* Provided material
┌──

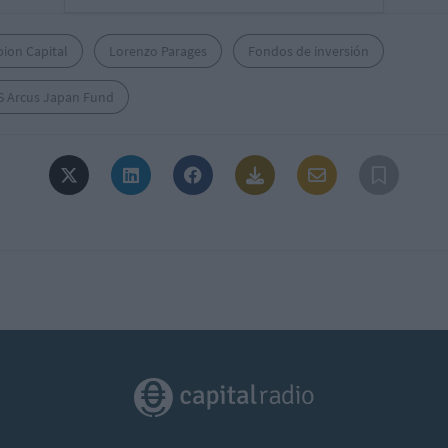
ion Capital
Lorenzo Parages
Fondos de inversión
S Arcus Japan Fund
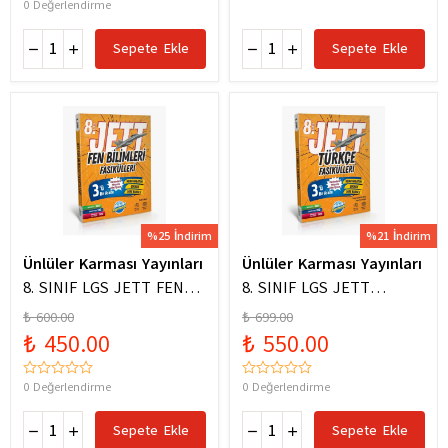
0 Değerlendirme
Sepete Ekle
Sepete Ekle
%25 İndirim
%21 İndirim
Ünlüler Karması Yayınları
Ünlüler Karması Yayınları
8. SINIF LGS JETT FEN
8. SINIF LGS JETT
BİLİMLERİ FASİKÜLLERİ
TÜRKÇE FASİKÜLLERİ
₺ 600.00
₺ 699.00
₺ 450.00
₺ 550.00
0 Değerlendirme
0 Değerlendirme
Sepete Ekle
Sepete Ekle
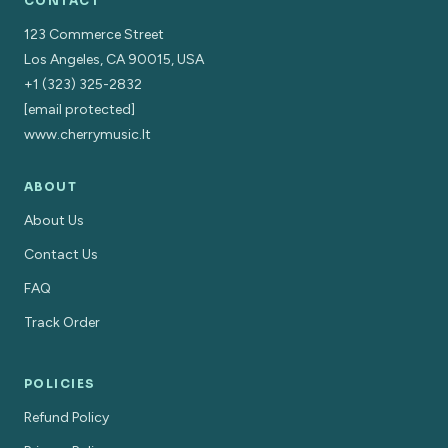
CONTACT
123 Commerce Street
Los Angeles, CA 90015, USA
+1 (323) 325-2832
[email protected]
www.cherrymusic.lt
ABOUT
About Us
Contact Us
FAQ
Track Order
POLICIES
Refund Policy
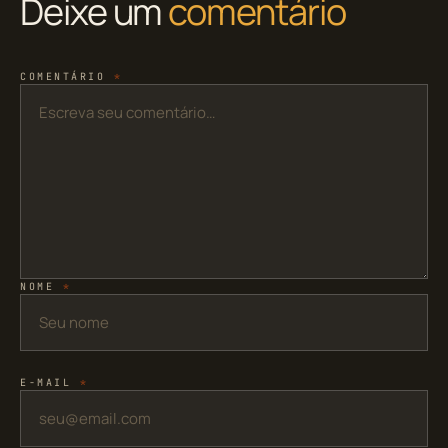
Deixe um
comentário
COMENTÁRIO
*
NOME
*
E-MAIL
*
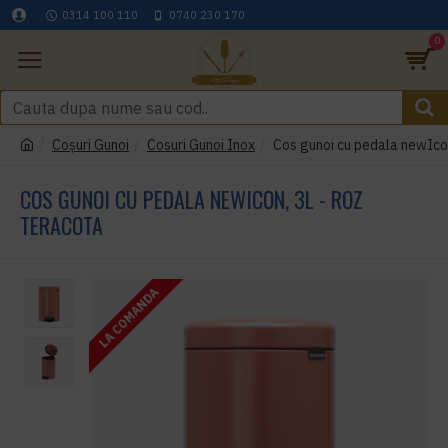
0314 100 110
0740 230 170
0
Coşuri Gunoi
Cosuri Gunoi Inox
Cos gunoi cu pedala newIcon
COS GUNOI CU PEDALA NEWICON, 3L - ROZ
TERACOTA
LA COMANDA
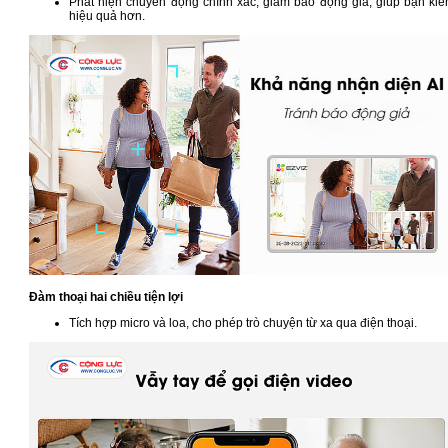
Phát hiện chuyển động chính xác, giảm báo động giả, giúp bạn kiể
hiệu quả hơn.
Đàm thoại hai chiều tiện lợi
Tích hợp micro và loa, cho phép trò chuyện từ xa qua điện thoại.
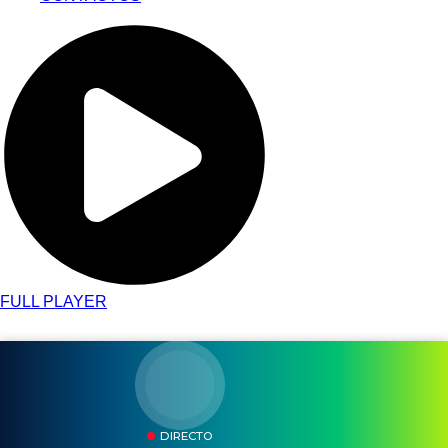
FULL PLAYER
DIRECTO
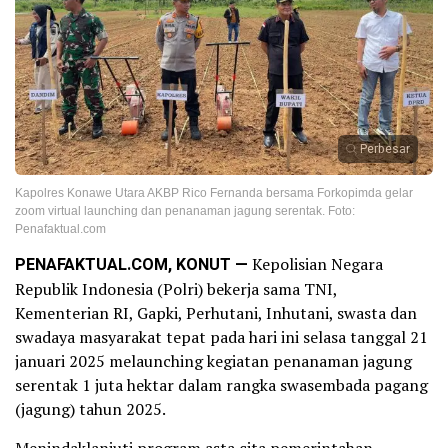
Perbesar
Kapolres Konawe Utara AKBP Rico Fernanda bersama Forkopimda gelar
zoom virtual launching dan penanaman jagung serentak. Foto:
Penafaktual.com
PENAFAKTUAL.COM, KONUT —
Kepolisian Negara
Republik Indonesia (Polri) bekerja sama TNI,
Kementerian RI, Gapki, Perhutani, Inhutani, swasta dan
swadaya masyarakat tepat pada hari ini selasa tanggal 21
januari 2025 melaunching kegiatan penanaman jagung
serentak 1 juta hektar dalam rangka swasembada pagang
(jagung) tahun 2025.
Menindaklanjuti program asta cita pemerintahan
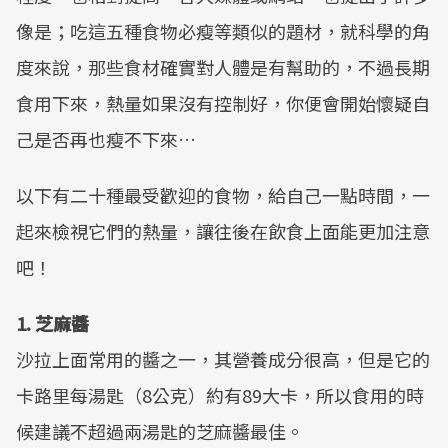
像是；吃這五種食物必瘦等類似的題材，就科學的角
度來說，那些食材確實對人體是有幫助的，不過長期
食用下來，熱量如果沒有控制好，你便會開始懷疑自
己是否再也瘦不下來…
以下有二十種最受歡迎的食物，給自己一點時間，一
起來檢視它們的熱量，讓往後在飲食上面能更加注意
吧！
1. 芝麻醬
沙拉上面常用的醬之一，其營養成分很高，但是它的
卡路里每湯匙（8公克）約有89大卡，所以食用的時
候建議不超過兩湯匙的芝麻醬最佳。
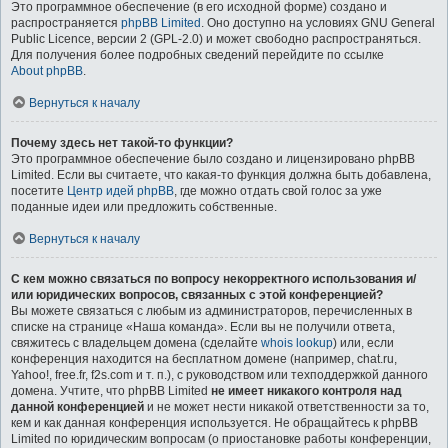
Это программное обеспечение (в его исходной форме) создано и
распространяется
phpBB Limited
. Оно доступно на условиях GNU General
Public Licence, версии 2 (GPL-2.0) и может свободно распространяться.
Для получения более подробных сведений перейдите по ссылке
About phpBB
.
Вернуться к началу
Почему здесь нет такой-то функции?
Это программное обеспечение было создано и лицензировано phpBB
Limited. Если вы считаете, что какая-то функция должна быть добавлена,
посетите
Центр идей phpBB
, где можно отдать свой голос за уже
поданные идеи или предложить собственные.
Вернуться к началу
С кем можно связаться по вопросу некорректного использования и/
или юридических вопросов, связанных с этой конференцией?
Вы можете связаться с любым из администраторов, перечисленных в
списке на странице «Наша команда». Если вы не получили ответа,
свяжитесь с владельцем домена (сделайте
whois lookup
) или, если
конференция находится на бесплатном домене (например, chat.ru,
Yahoo!, free.fr, f2s.com и т. п.), с руководством или техподдержкой данного
домена. Учтите, что phpBB Limited
не имеет никакого контроля над
данной конференцией
и не может нести никакой ответственности за то,
кем и как данная конференция используется. Не обращайтесь к phpBB
Limited по юридическим вопросам (о приостановке работы конференции,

└──

* Your goal
The entries above hold a line with "свяжитесь с владельцем домена (сделайте" and a later line with "не имеет никакого контроля над". Write out exactly those lines and all lines between, nothing more.

* Answer section
свяжитесь с владельцем домена (сделайте
whois lookup
) или, если
конференция находится на бесплатном домене (например, chat.ru,
Yahoo!, free.fr, f2s.com и т. п.), с руководством или техподдержкой данного
домена. Учтите, что phpBB Limited
не имеет никакого контроля над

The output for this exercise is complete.